OIL & GAS 12/09/2022
NNPC Loses $700m Monthly To Oil Theft
The Nigerian National Petroleum Company Limited (NNPCL) says it loses 470,000 bpd amounting to $700m monthly to the activities of oil thieves.
The Group General Manager, Crude Oil Marketing Department, Rose Eshiett, disclosed this to journalists on Saturday during a tour of the facilities of the NNPCL.
She said pipelines, particularly those around Bonny terminal, could not be operated due to the activities of criminals.
She said the number of barrels stolen was very huge on a daily basis explaining about 270 barrels that were supposed to be loaded in Bonny are no longer going to be loaded because of theft.

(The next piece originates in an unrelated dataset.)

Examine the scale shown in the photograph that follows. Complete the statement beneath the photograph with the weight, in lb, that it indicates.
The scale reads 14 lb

She also said Forcados was not completely secure due to some challenges, but added that it was being addressed.
Eshiett said the impact of vandal activities caused low crude oil production, interrupted gas supply, countrywide interruption of distribution of petroleum products, refineries’ downtimes, increasing instability in the oil and gas market, “but I will tell you the major thing that affects us.

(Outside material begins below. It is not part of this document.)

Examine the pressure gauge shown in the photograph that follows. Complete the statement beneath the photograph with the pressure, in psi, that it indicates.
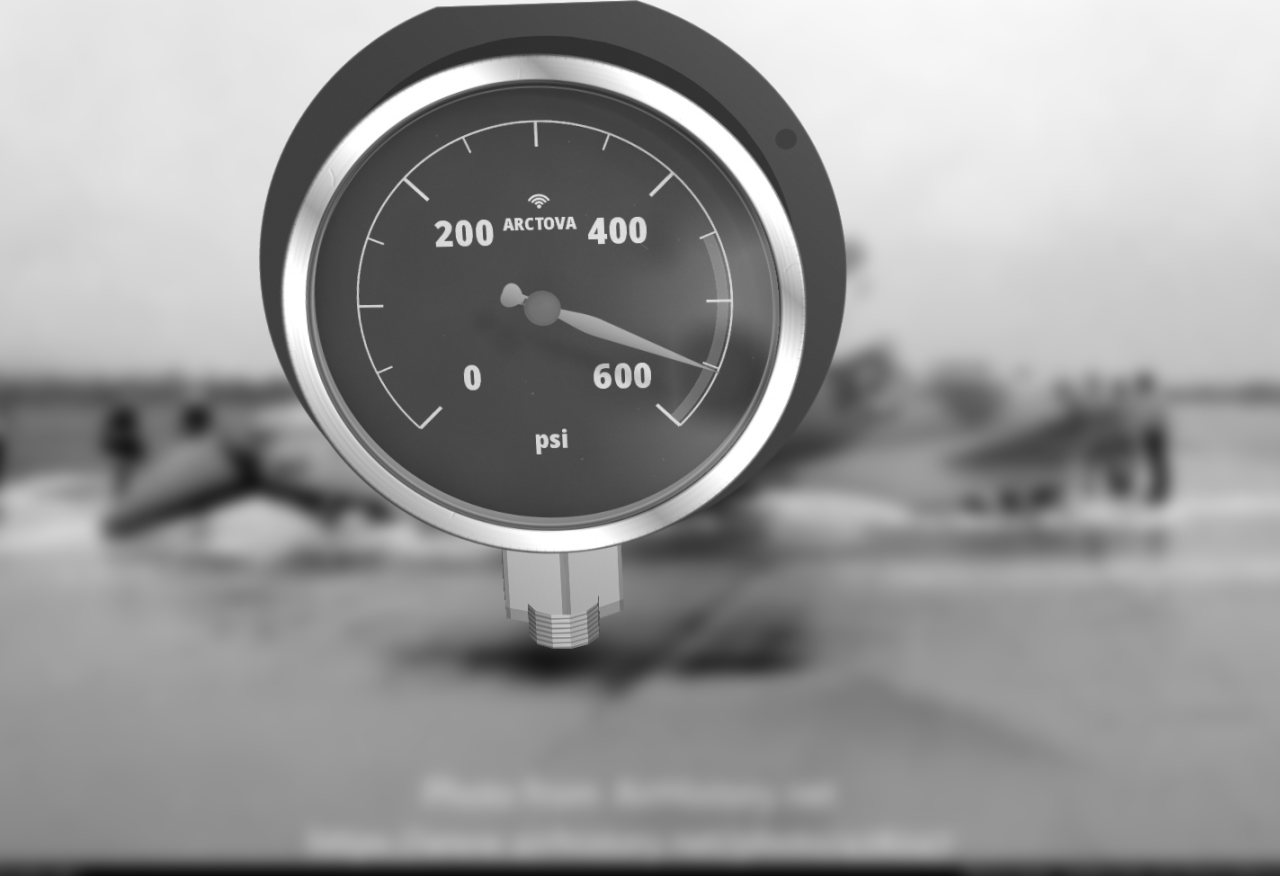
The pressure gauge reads 550 psi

“Nigeria will suffer for it; the revenues are impacted, so we can only appeal to them to rein in themselves, the oil theft situation is regrettable. It’s not going on across the whole of the Niger Delta, there are trunk lines that are more impacted on, I think the Bonny trunk line ranks highest”.
“Our major challenge as a country is our capability to respond and that is as a result of several factors, the terrain as well as some incapacity that we have.”
Explaining the dire economic situation facing the country as a result of the losses, and how the NNPCL has evolved a technologically-driven all-solutions to tame the menace, the Group General Manager of the National Petroleum Investment Management Services (NAPIMS), Bala Wunti, said an urgent action was required.
Wunti, who spoke at a demonstration briefing organized for journalists in Abuja, said though the digital solution has a semblance of the Saudi oil company’s (Aramco) security infrastructure, the Nigerian model was combining technology with the efforts of the national security outfits and that of the communities.